There have been many studies on the biological phenomena of Bioglasses, which nay be used as implant materials in human body. However, not many works on the Bioglass compositions have been reported. In the present study, the effect of Al2O3 substitution for SiO2 in Bioglass of Na2O-CaO-P2O5-SiO2 system on its structure and properties was examined. Infrared and Raman spectroscopic studies for the glass structural analysis, differential thermal analysis and X-ray diffraction analysis for crystallization of the glass were perfomed.
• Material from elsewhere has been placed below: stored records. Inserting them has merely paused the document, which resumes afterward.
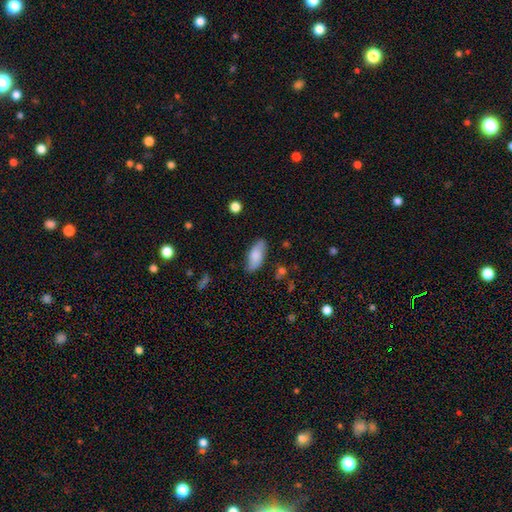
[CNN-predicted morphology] smooth_or_featured: smooth (p=0.77) [alt: featured or disk p=0.16]
how_rounded: in between (p=0.86) [alt: cigar-shaped p=0.12]
merging: none (p=0.79) [alt: minor disturbance p=0.16]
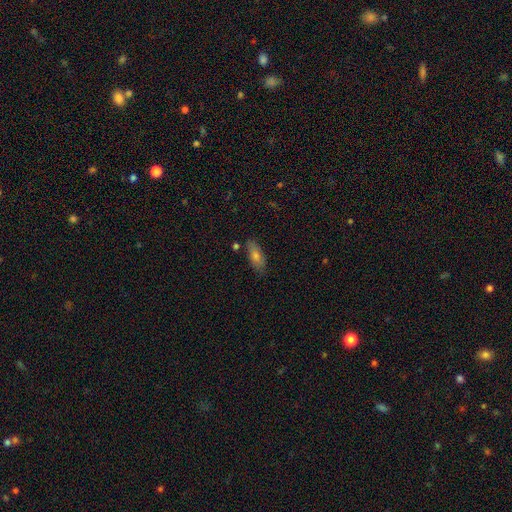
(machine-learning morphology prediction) Smooth or featured?
  - smooth: 65% *
  - featured or disk: 25%
  - star or artifact: 10%
How rounded?
  - in between: 62% *
  - cigar-shaped: 34%
  - round: 3%
Merging?
  - none: 82% *
  - minor disturbance: 12%
  - merger: 3%
  - major disturbance: 2%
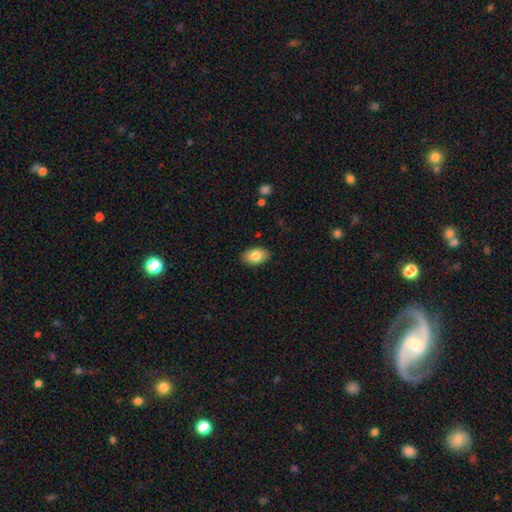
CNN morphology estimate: Smooth or featured? smooth (82%)
How rounded? in between (89%)
Merging? none (89%)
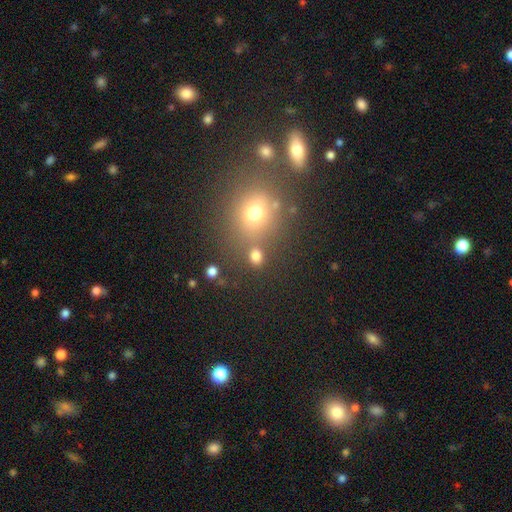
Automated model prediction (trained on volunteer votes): smooth 76%, star or artifact 17%, featured or disk 7%. Down the decision tree: how rounded — round (62%); merging — none (73%).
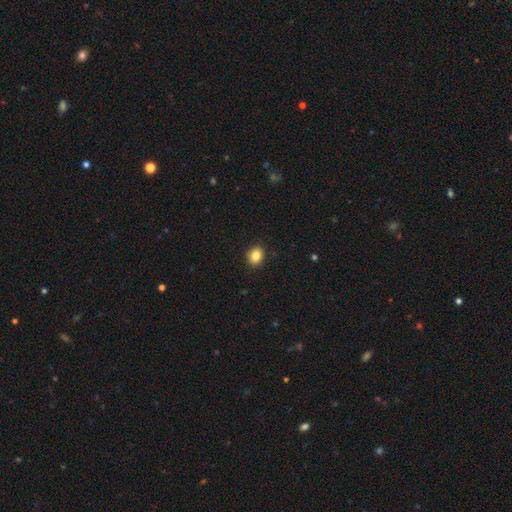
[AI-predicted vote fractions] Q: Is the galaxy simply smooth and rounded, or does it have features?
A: smooth — 85%.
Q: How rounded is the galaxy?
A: round — 65%.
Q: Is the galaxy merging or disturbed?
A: none — 91%.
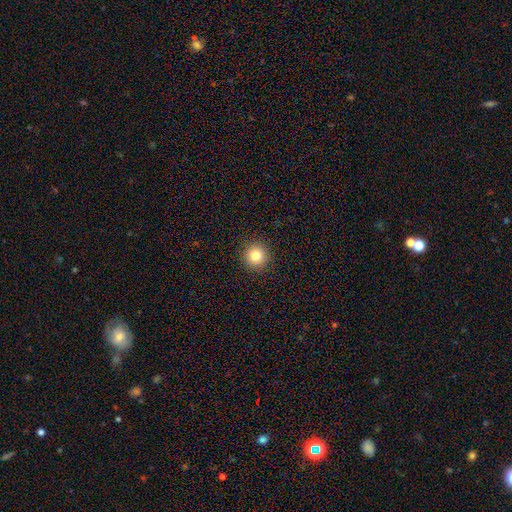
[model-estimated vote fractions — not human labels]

Several physical properties, such as thermal expansion coefficient, softening point, microhardness and reaction phenomena, were also measured. The major crystalline phase, after heat treatment of the glasses, was Na2Ca2(SiO2)3 and the crystal was transformed into other phase with increased substitution of Al2O3. The added Al2O3 reduced non-bridging oxygen in glass structure and thermal expansion coefficient, but increased glass density, sofening point and microhardness. When the glasses are reacted in Tris-buffer solution, the substituted Al2O3 inhibited the formation of hydroxyapatite on the Bioglas surface, and no hydroxyapatite was formed for the sample which contained more than 6wt.% of Al2O3 even if they were reacted for 600 hours.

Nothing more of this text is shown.